Se quella civile non è l'unica responsabilità cui va incontro il magistrato nell'esercizio delle sue funzioni, essendovi anche una responsabilità disciplinare e una penale, deve osservarsi come la sua non sia una “professione” come le altre, dovendo essere ricondotta a una delle funzioni essenziali dello Stato, quella giudiziaria. Se il fondamento costituzionale della responsabilità del magistrato è riconducibile all'art. 28 Cost., per cui i funzionari e i dipendenti dello Stato e degli enti pubblici sono direttamente responsabili, secondo le leggi penali, civili e amministrative, degli atti compiuti in violazione di diritti e, in questi casi, la responsabilità civile si estende allo Stato e agli enti pubblici, la peculiarità della funzione giudiziaria, la natura dei provvedimenti giurisdizionali, le garanzie di autonomia e di indipendenza previste dalla Carta fondamentale dei consociati (artt. 101, 104 e 108 Cost.), hanno costantemente indotto la Corte costituzionale (Corte cost. 14 marzo 1968, n. 2, in Foro it., 1968, I, 585; Corte cost., 3 febbraio 1987, n. 26, in Foro it., 1987, I, 638; Corte cost., 19 gennaio 1989, n. 18, in Foro it., 1989, I, 305, con note di Scotti, Pizzorusso) a ritenere legittima e razionale l'esistenza di una disciplina caratterizzata da condizioni e limiti, senza tuttavia giungere alla totale negazione di essa. L'esclusione della responsabilità in toto finirebbe, infatti, per vulnerare sia il precetto della responsabilità dei dipendenti dello Stato (art. 28 Cost.), sia il principio di uguaglianza del trattamento irragionevole rispetto agli altri funzionari (art. 3 Cost.). Le caratteristiche della funzione giudiziaria giustificano, pertanto, la previsione di una disciplina differenziata.

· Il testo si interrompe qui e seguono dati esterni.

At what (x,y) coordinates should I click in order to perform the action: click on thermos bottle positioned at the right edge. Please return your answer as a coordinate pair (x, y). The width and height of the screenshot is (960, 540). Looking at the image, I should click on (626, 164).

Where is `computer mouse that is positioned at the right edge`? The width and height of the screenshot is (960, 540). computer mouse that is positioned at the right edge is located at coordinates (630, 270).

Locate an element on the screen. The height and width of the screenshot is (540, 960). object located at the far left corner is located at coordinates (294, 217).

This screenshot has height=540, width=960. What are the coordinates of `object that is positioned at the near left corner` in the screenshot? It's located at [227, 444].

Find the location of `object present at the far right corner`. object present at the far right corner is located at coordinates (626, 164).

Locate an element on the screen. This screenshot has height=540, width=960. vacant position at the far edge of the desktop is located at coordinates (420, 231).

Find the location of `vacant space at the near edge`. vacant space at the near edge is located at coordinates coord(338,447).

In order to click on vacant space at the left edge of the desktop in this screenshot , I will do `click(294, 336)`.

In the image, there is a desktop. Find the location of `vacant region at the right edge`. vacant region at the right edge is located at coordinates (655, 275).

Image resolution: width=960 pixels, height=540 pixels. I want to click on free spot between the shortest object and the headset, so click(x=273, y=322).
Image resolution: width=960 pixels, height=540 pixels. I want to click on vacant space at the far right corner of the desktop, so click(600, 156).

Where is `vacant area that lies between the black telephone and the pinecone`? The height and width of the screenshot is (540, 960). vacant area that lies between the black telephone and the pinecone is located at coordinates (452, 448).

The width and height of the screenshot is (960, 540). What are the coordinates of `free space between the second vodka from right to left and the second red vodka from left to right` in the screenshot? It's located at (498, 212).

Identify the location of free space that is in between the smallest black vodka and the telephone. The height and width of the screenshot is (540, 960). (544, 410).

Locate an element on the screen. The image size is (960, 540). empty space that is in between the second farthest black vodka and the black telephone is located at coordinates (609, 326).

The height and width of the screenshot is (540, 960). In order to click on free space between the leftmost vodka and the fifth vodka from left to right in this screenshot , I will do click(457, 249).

Sotto altro profilo, deve rilevarsi come il rimedio ordinario e fisiologico contro gli atti giudiziari sia l'impugnazione. La questione è allora di stabilire quando l'errore giudiziario, che abbia cagionato un danno, debba essere ristorato con un risarcimento. Tale riflessione va limitata all'area della colpa e del dolo che non integrino fatti costituenti reato, giacché dei comportamenti delittuosi il magistrato già risponde direttamente (art. 13, l. 13 aprile 1988, n. 117).
La disciplina della responsabilità civile dei magistrati, dunque, è chiamata a contemperare i principi dell'autonomia e dell'indipendenza della magistratura con il diritto di ogni cittadino a ricevere il ristoro del danno ingiusto. Se quella del magistrato non è una “professione” come tutte le altre, è opportuno affrontare la seconda questione, riguardante la responsabilità diretta o indiretta.


1.2. Responsabilità diretta o indiretta?
Nei confronti di quali soggetti deve essere rivolta la richiesta per la riparazione dell'errore giudiziario o della denegata giustizia? Il tema riguarda la responsabilità diretta o indiretta del magistrato. La disciplina attuale prevede, al di là delle ipotesi di reato, una responsabilità diretta dello Stato che potrà poi esercitare l’azione di rivalsa.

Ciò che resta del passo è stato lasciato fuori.